Hoy hace cuatro años que Paco y
Elena se conocieron en la sala de espera de aquel hospital, hoy hace cuatro
años que empezaron las visitas a los médicos, las revisiones, las
intervenciones, los tratamientos…
Elena había perdido ya su miedo a
los médicos y sus diagnósticos. Cuando le dieron el suyo, el peor de todos,
Elena permanecía tranquila, Paco la acompañaba, estaba a su lado, cogiéndola de
la mano, abrazándola con la mirada.
-No tengas miedo.- Le decía una y otra vez.
-No tengo miedo.- Le respondía ella sonriendo.

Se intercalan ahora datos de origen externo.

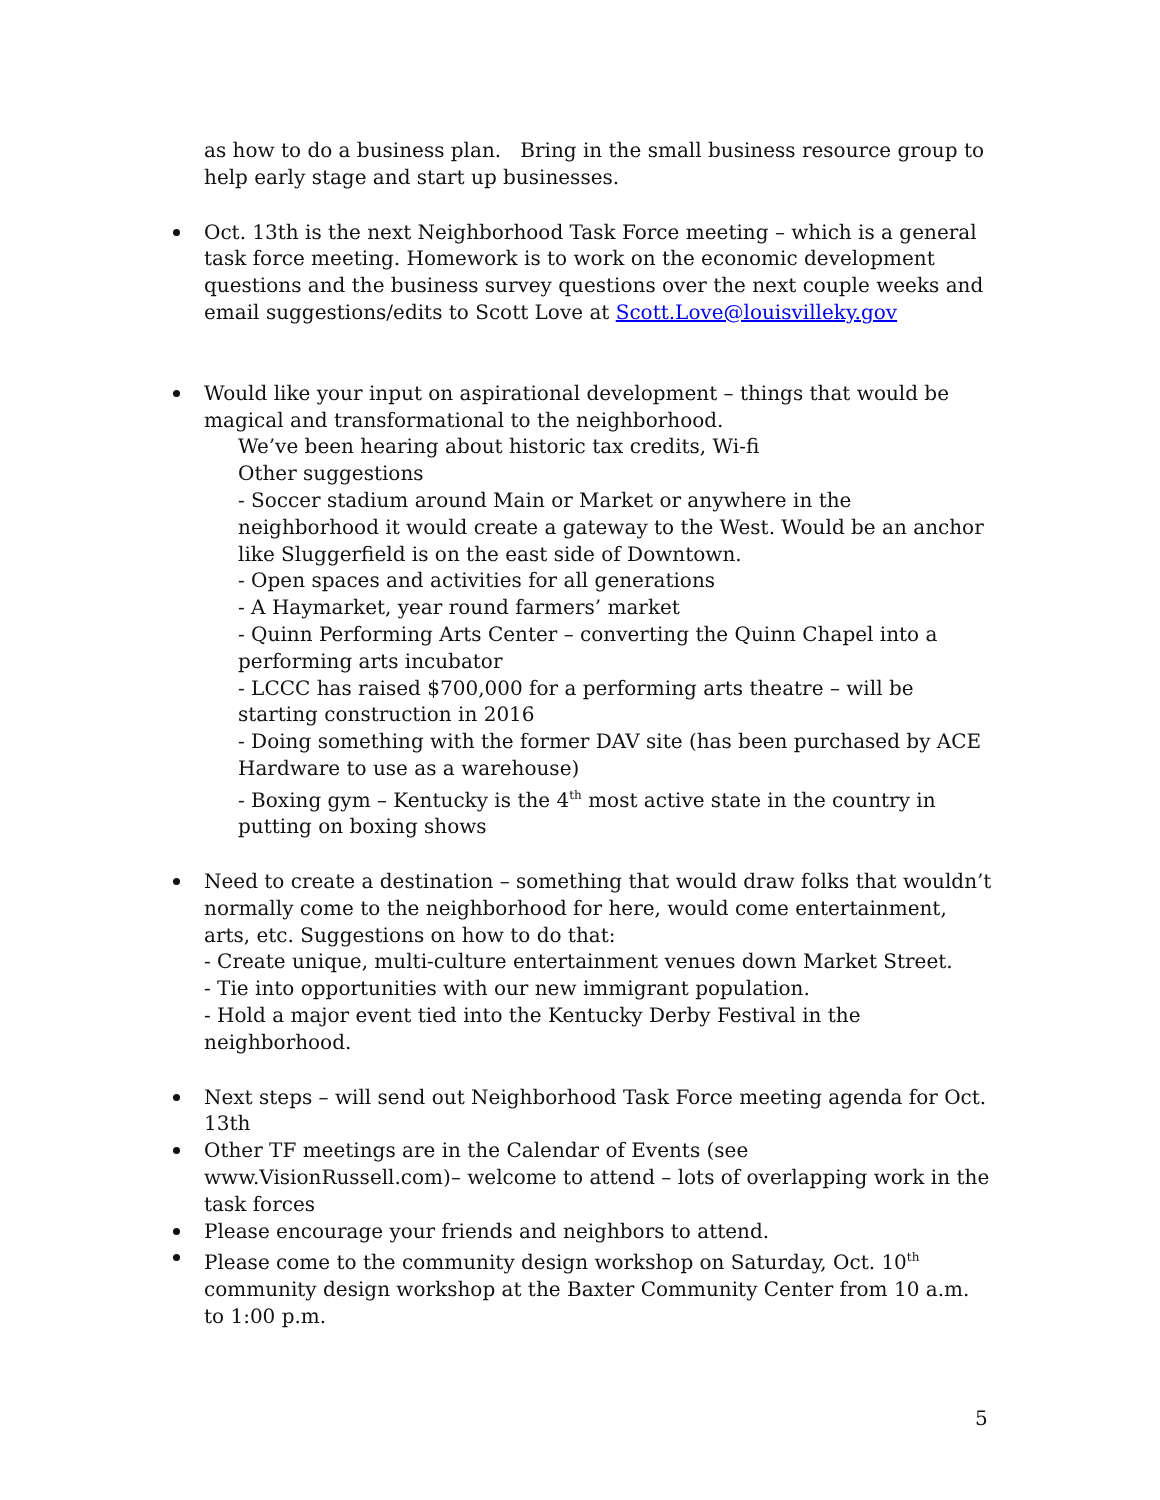as how to do a business plan. Bring in the small business resource group to help early stage and start up businesses.
Oct. 13th is the next Neighborhood Task Force meeting – which is a general task force meeting. Homework is to work on the economic development questions and the business survey questions over the next couple weeks and email suggestions/edits to Scott Love at Scott.Love@louisvilleky.gov
Would like your input on aspirational development – things that would be magical and transformational to the neighborhood.
We’ve been hearing about historic tax credits, Wi-fi
Other suggestions
- Soccer stadium around Main or Market or anywhere in the neighborhood it would create a gateway to the West. Would be an anchor like Sluggerfield is on the east side of Downtown.
- Open spaces and activities for all generations
- A Haymarket, year round farmers’ market
- Quinn Performing Arts Center – converting the Quinn Chapel into a performing arts incubator
- LCCC has raised $700,000 for a performing arts theatre – will be starting construction in 2016
- Doing something with the former DAV site (has been purchased by ACE Hardware to use as a warehouse)
- Boxing gym – Kentucky is the 4<sup>th</sup> most active state in the country in putting on boxing shows
Need to create a destination – something that would draw folks that wouldn’t normally come to the neighborhood for here, would come entertainment, arts, etc. Suggestions on how to do that:
- Create unique, multi-culture entertainment venues down Market Street.
- Tie into opportunities with our new immigrant population.
- Hold a major event tied into the Kentucky Derby Festival in the neighborhood.
Next steps – will send out Neighborhood Task Force meeting agenda for Oct. 13th
Other TF meetings are in the Calendar of Events (see www.VisionRussell.com)– welcome to attend – lots of overlapping work in the task forces
Please encourage your friends and neighbors to attend.
Please come to the community design workshop on Saturday, Oct. 10<sup>th</sup> community design workshop at the Baxter Community Center from 10 a.m. to 1:00 p.m.
5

Nunca, en ningún momento, Paco se
separó de Elena y Elena, nunca, en ningún momento, mostró ante Paco ni ante
nadie síntomas de miedo o preocupación:
-¡Qué sea lo que sea! Me da igual –solía decirle
Elena sonriendo a Paco- Si muero mañana y lo hago a tu lado habrá merecido la
pena.
Habrían sido cuatro años
infernales para cualquier otro, pero para Paco y Elena han sido los cuatro
mejores años de todas sus vidas. Han saboreado la felicidad de saberse el uno
junto al otro a cada instante, han devorado las sonrisas, las complicidades,
los silencios buscados, las caricias, los embistes. Paco y Elena son dos
personas que nacieron para encontrarse. Elena sabía que era la diosa de Paco, y
Paco sabía que él era el ángel de Elena.
Paco y Elena se quisieron y
quieren tanto que no hay vida suficientemente corta que les pueda quitar eso.
Saben que el amor que se han regalado durante estos cuatro años es amor más que
suficiente para llenar una y mil vidas. Ambos saben que es por eso que se
encontraron.
Quizás sea por eso, por quererse
tanto, que Elena se esté apagando. Quizás un amor infinito sólo tenga cabida en
una vida finita. Quizás, los amores infinitos son los que menos duran.